- What you will do: Would you transcribe the listing that follows, character for character, and omit its images?
::::::
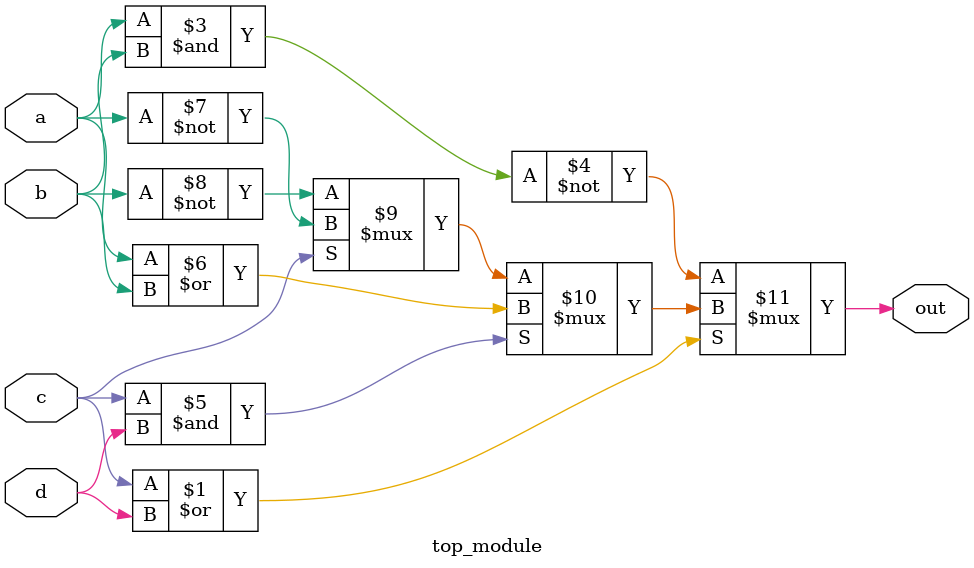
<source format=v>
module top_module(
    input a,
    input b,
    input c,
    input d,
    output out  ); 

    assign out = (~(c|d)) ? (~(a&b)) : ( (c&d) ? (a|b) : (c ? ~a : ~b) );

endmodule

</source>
::::::
- Response for this exercise:
<source format=v>
module top_module(
    input a,
    input b,
    input c,
    input d,
    output out  ); 

    assign out = (~(c|d)) ? (~(a&b)) : ( (c&d) ? (a|b) : (c ? ~a : ~b) );

endmodule

</source>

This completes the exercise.